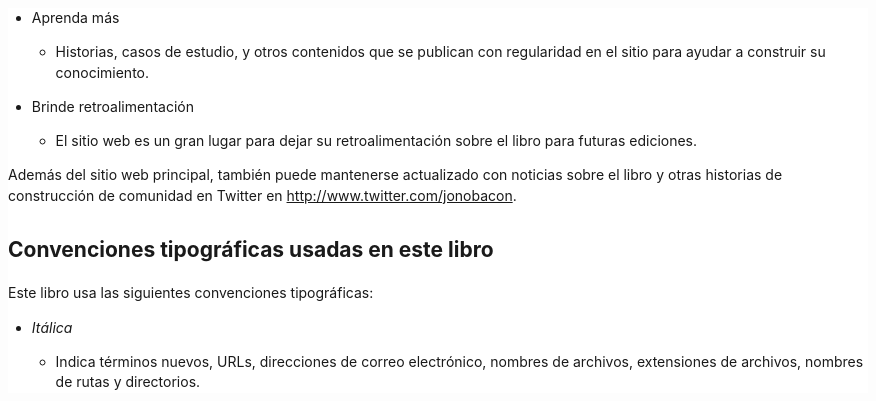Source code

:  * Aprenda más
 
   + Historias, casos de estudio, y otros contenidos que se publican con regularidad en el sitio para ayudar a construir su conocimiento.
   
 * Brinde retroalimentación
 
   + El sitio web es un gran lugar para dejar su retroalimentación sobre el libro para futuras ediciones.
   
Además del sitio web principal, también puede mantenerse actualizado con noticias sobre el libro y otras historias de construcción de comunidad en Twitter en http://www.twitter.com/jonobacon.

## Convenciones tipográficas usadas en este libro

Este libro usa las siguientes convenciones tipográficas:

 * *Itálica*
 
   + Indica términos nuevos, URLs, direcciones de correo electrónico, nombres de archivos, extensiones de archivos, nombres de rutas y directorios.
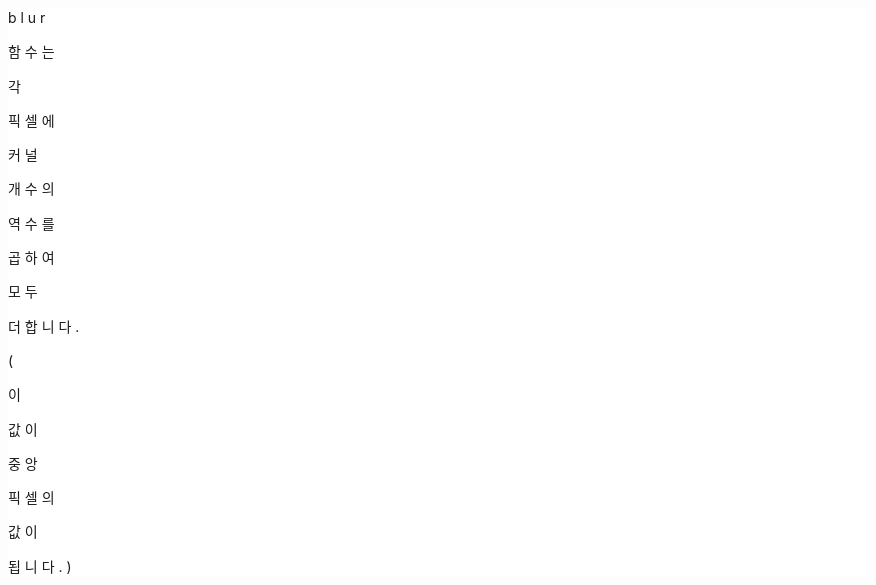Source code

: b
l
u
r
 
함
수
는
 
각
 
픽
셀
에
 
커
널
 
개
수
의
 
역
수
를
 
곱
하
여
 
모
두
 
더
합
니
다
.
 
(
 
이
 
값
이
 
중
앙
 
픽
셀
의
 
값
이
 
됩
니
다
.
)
==
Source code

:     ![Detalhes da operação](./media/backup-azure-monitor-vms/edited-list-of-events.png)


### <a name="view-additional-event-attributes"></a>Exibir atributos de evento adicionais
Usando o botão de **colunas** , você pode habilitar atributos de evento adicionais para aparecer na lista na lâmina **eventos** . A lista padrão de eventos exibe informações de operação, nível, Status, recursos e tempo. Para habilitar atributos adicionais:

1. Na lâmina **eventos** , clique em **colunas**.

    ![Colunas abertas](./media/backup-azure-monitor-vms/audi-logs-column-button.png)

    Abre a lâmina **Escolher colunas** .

▶ _Exercise aim_
When a line above includes the word "adicionais", please list that line.

▶ _Answer for this exercise_
### <a name="view-additional-event-attributes"></a>Exibir atributos de evento adicionais
Usando o botão de **colunas** , você pode habilitar atributos de evento adicionais para aparecer na lista na lâmina **eventos** . A lista padrão de eventos exibe informações de operação, nível, Status, recursos e tempo. Para habilitar atributos adicionais:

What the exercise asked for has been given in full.